§ Instructions for the task
Can you reproduce these items word for word, starting at the line containing "Maritim Kristiansand" and ending at the line containing "Maritim Tønsberg", with both of those lines included?

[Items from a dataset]
*** Block opens ***

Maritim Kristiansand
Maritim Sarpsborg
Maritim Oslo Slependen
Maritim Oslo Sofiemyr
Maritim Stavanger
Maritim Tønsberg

*** Block closes ***
*** Block opens ***

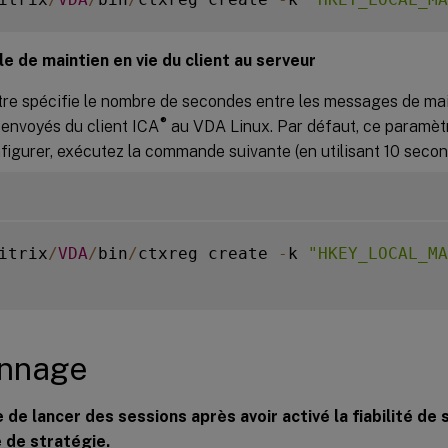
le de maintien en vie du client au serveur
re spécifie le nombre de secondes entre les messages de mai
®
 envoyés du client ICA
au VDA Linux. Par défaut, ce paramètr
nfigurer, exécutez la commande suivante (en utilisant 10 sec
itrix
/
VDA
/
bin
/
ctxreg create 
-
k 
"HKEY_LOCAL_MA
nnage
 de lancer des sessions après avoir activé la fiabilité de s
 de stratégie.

*** Block closes ***

§ Output of the task
Maritim Kristiansand
Maritim Sarpsborg
Maritim Oslo Slependen
Maritim Oslo Sofiemyr
Maritim Stavanger
Maritim Tønsberg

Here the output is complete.